§ **RECORDS PROVIDED**

━━━━━━━━

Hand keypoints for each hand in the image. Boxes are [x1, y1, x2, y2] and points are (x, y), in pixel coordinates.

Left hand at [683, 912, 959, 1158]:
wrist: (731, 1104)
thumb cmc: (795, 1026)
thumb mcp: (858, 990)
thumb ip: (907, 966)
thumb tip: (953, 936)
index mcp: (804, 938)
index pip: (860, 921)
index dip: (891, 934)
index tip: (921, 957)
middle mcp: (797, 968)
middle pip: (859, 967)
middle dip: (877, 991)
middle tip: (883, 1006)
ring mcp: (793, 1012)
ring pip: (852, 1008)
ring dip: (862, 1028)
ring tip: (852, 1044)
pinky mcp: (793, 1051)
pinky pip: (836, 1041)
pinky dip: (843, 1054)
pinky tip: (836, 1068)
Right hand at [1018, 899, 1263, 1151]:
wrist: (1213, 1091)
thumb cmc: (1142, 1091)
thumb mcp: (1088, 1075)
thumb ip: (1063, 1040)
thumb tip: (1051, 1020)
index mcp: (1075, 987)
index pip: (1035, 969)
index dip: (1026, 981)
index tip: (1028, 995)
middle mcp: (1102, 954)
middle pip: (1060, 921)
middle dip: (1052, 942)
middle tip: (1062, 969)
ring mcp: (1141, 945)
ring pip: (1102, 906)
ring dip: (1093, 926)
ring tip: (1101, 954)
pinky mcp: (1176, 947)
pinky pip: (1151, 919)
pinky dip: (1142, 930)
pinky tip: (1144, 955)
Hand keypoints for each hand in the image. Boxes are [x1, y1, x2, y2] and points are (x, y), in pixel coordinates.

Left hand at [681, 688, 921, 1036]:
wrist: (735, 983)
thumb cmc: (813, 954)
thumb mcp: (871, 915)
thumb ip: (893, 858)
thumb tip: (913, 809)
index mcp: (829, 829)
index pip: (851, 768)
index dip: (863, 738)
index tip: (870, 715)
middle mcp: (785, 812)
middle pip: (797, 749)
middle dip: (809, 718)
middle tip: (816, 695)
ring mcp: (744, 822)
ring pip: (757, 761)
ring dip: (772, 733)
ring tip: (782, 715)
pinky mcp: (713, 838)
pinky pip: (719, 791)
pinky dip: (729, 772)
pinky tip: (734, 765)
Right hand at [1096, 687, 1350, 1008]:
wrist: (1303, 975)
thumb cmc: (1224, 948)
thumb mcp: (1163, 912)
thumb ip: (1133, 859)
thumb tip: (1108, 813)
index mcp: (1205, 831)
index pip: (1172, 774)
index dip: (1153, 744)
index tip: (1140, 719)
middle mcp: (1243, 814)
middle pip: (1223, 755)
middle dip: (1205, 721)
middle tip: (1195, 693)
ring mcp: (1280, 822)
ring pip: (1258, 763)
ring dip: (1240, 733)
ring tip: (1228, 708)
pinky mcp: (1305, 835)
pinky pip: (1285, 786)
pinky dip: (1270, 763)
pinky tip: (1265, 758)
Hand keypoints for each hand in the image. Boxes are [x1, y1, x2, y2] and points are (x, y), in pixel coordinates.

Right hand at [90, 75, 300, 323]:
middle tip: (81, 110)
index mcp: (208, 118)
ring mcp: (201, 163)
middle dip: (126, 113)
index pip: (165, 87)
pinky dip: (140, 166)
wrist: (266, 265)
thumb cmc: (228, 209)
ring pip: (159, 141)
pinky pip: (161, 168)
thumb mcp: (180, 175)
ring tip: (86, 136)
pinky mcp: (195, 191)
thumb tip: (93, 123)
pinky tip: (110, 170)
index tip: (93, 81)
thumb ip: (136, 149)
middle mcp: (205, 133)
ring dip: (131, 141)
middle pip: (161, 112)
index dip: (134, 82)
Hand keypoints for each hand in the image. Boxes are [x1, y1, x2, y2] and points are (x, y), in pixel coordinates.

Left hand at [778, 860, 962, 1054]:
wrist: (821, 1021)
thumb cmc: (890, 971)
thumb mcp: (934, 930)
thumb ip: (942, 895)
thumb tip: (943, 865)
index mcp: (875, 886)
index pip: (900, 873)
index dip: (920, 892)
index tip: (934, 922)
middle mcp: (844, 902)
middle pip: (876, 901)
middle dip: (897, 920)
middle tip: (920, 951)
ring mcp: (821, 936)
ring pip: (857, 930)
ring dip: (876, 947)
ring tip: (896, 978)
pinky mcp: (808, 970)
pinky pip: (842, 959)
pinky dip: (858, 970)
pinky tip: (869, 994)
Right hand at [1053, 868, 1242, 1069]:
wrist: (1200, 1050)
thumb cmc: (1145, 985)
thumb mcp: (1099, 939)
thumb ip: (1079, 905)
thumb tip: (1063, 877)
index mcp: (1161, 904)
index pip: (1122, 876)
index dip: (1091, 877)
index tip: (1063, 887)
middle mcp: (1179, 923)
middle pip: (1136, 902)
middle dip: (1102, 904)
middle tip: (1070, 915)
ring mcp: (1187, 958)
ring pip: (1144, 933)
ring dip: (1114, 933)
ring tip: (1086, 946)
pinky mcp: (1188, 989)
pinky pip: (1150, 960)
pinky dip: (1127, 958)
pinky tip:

━━━━━━━━

§ **PROBLEM DESCRIPTION**
Repeat exactly the lines from the one containing "index mcp: (1161, 904)" through the last line of the records above, both included, and nothing else.

§ **TASK SOLUTION**
index mcp: (1161, 904)
index pip: (1122, 876)
index dip: (1091, 877)
index tip: (1063, 887)
middle mcp: (1179, 923)
middle pip: (1136, 902)
middle dip: (1102, 904)
middle tip: (1070, 915)
ring mcp: (1187, 958)
ring pip: (1144, 933)
ring dip: (1114, 933)
ring tip: (1086, 946)
pinky mcp: (1188, 989)
pinky pip: (1150, 960)
pinky dip: (1127, 958)
pinky tip:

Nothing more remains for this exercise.